We eat them in the morning because we are coming off a fast and we need a quick form of energy to start the day. We eat them before we workout to give us energy to last through an intense training session and we eat them after we workout because it helps our muscles recover and grow – an anabolic state.

  1. Examples of Simple Carbs

Baked goods, dried fruit, fresh fruit, white rice, white bread, white potatoes, sugary drinks

 

 

Complex Carbohydrates

  1. What are they?

Complex carbs are longer chains of sugar that take more time to break down allowing a slower release of energy.

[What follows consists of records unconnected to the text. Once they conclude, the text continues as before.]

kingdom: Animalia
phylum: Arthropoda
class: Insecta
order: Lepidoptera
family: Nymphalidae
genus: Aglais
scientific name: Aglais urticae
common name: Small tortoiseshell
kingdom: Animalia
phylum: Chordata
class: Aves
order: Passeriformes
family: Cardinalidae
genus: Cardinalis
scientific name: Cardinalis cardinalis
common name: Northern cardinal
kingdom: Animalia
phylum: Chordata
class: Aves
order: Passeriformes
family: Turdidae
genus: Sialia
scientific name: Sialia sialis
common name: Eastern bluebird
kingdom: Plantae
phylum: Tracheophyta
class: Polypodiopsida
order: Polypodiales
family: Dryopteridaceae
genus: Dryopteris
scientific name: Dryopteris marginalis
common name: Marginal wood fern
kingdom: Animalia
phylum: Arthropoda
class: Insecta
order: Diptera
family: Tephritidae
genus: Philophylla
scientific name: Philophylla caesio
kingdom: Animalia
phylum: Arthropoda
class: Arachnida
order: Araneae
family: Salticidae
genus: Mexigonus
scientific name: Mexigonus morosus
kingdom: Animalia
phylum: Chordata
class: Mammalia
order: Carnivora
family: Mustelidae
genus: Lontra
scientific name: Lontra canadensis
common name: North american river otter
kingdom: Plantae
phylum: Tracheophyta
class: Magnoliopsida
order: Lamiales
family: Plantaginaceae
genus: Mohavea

  1. When should we eat them?

They should be consumed with every meal, but most importantly one to two hours after a workout.

  1. Why do we eat them?

They are high in fiber which helps us stay fuller longer and they are full of vitamins, minerals, and antioxidants for a healthy diet. They are also proven to reduce the risk of obesity, heart disease, and high cholesterol levels.

  1. Examples

Whole grains, beans, legumes, quinoa, starchy vegetables, sweet potatoes, oatmeal

 

Takeaway: It is important to limit your intake of simple carbohydrates except for pre- and post-workout fuel, but rather incorporate nutritional complex carbohydrates in your everyday diet.